REQUIRED WORK: Change each "pace" to "schedule" in the stretch of the reading-year post from "2023 bookpost 🥳🥳🥳" through "have known tbh)", and write out that stretch with the change.

PROVIDED TEXT:

════════════════

2023 bookpost 🥳🥳🥳
43 books read this year! about 2/3rds of last year's number, but i fell off pace in summer and for the last two months and never actually have a target or care about my pace anyways, so 43 is a good solid number imho. as last year, full list with light commentary below, recs are bolded:
JANUARY
Neuromancer by William Gibson
The Browns of California: The Family Dynasty that Transformed a State and Shaped a Nation by Miriam Pawel (i am punished for my desire to learn more about the two governors brown's effects on the state of california with: family hagiography. should have known tbh)
Between Two Fires by Christopher Buehlman (SOOOOOO GOOD. apocalyptic/religious horror in 1350's france during the black plauge. for fans of the terror, and fans of people who are in love but for whom the love won't alwayshelp!)
The Mirror and the Light by Hilary Mantel (hilary ilu u were one of the greatest novelists of the past hundred years it was an honor to be alive at the same time as you. this could have been 200 pages shorter. ilu tho)

════════════════

Data items
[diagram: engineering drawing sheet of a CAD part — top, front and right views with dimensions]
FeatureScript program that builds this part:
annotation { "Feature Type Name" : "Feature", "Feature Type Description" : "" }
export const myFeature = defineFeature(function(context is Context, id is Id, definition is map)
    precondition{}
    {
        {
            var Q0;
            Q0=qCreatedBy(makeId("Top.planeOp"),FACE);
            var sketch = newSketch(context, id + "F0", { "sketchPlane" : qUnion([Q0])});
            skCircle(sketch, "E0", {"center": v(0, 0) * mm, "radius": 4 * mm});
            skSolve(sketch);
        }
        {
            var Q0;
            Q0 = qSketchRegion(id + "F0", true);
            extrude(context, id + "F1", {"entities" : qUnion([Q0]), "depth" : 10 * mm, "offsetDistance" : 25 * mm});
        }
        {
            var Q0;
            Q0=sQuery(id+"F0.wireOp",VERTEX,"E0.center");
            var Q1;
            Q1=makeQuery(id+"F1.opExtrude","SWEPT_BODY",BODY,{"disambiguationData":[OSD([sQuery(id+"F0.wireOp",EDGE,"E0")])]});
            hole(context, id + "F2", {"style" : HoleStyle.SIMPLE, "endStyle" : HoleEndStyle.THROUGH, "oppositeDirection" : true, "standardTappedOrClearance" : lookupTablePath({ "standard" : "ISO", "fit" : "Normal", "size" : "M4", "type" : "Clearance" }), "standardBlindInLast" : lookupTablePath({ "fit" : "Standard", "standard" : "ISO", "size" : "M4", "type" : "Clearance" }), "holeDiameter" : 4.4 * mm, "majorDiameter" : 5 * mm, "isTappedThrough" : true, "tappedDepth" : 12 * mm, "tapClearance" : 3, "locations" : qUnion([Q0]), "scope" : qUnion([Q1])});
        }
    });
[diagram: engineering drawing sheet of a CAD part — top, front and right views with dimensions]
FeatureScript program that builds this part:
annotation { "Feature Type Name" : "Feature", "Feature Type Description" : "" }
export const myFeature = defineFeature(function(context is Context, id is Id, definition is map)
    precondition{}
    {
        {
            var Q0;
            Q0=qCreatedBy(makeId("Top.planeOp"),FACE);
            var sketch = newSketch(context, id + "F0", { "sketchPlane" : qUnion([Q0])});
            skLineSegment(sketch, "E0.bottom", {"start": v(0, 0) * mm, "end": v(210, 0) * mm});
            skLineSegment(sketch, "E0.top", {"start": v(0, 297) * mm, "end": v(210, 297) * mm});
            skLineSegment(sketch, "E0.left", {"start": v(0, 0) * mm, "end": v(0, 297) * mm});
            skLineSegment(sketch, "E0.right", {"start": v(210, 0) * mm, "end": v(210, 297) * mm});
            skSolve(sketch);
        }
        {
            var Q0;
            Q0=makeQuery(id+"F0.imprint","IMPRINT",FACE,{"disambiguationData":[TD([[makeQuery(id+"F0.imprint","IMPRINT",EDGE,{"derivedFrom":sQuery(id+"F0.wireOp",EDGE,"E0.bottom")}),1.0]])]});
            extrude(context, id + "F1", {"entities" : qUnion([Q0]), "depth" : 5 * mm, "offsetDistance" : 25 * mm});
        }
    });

════════════════

THE RESULT:
2023 bookpost 🥳🥳🥳
43 books read this year! about 2/3rds of last year's number, but i fell off schedule in summer and for the last two months and never actually have a target or care about my schedule anyways, so 43 is a good solid number imho. as last year, full list with light commentary below, recs are bolded:
JANUARY
Neuromancer by William Gibson
The Browns of California: The Family Dynasty that Transformed a State and Shaped a Nation by Miriam Pawel (i am punished for my desire to learn more about the two governors brown's effects on the state of california with: family hagiography. should have known tbh)